Anyway, thank you for your help.

(7) By Kees Nuyt (knu) on 2021-06-06 13:49:16 in reply to 6 [link]

Yeah, it is complicated, I don't know where to begin. And I can't address all of your concerns.

> but what I am really looking for is something like a vacuum (but much more performant)

If VACUUM is a working, but too slow solution, this could be used instead:

```sql
BEGIN IMMEDIATE TTRANSACTION;
:
migration steps
:
PRAGMA schema_version = 1+(SELECT schema_version FROM pragma_schema_version);
COMMIT TRANSACTION;
```

[Some warnings apply](https://www.sqlite.org/pragma.html#pragma_schema_version)

I have no idea how safe this is when more than one connection updates the same database schema concurrently, except "they shouldn't do that".

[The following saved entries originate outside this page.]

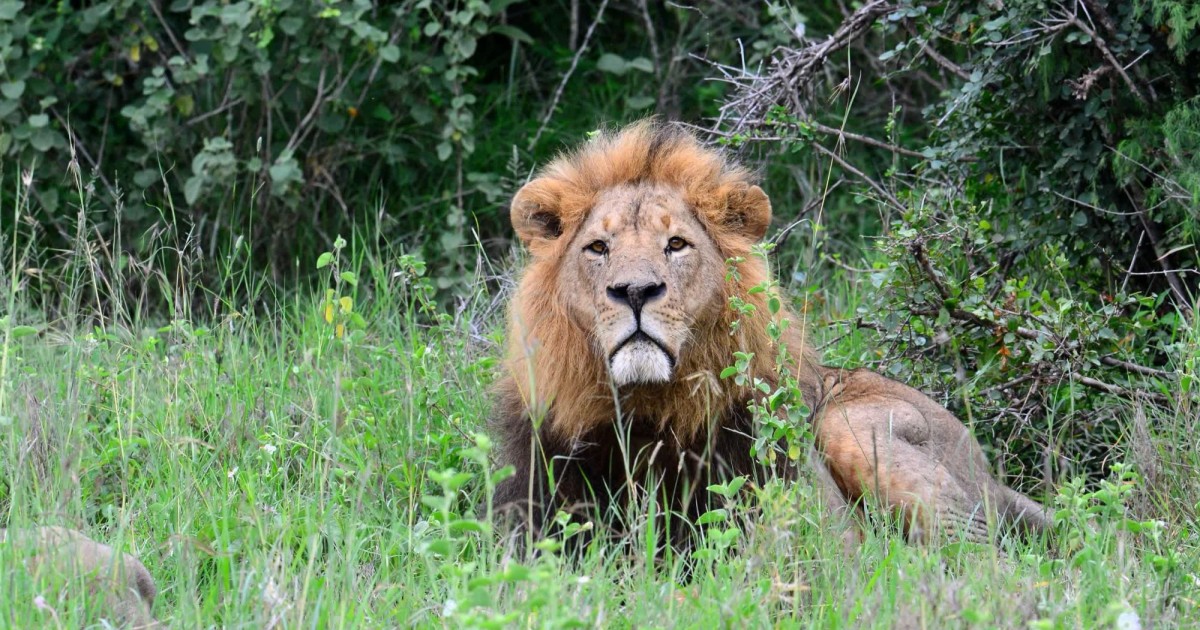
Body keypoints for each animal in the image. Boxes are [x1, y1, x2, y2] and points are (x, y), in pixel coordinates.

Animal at [490, 121, 1049, 549]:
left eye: (676, 244)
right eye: (598, 248)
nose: (635, 292)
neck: (648, 413)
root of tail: (992, 476)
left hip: (852, 425)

> but we have plans to start using WAL where this is possible, and it is not clear for me what is the proper handling of this case. Should already running statements be interrupted or not? Interruption is "correct" but not always reasonable due to change in the schema can be quite often compatible with running statements so there is no point interrupting them.

As I understand it, any readers (SELECT) that are already sqlite_stepping() before another connection to the database changes the schema will proceed to see the schema and table definitions that were valid when the SELECT was sqlite_prepared() and the first sqlite_step() executed.

In other words, (cached) prepared statements can only be invalidated and recompiled when the first step is made and the engine sees the schema has just been changed. Once the first step is made, it will proceed do execute all further steps without recompiling again, because they run within a transaction (implicit or explicit).

(8) By anonymous on 2021-06-08 11:31:55 in reply to 7 [link]

Unfortunately, PRAGMA schema_version approach doesn't work.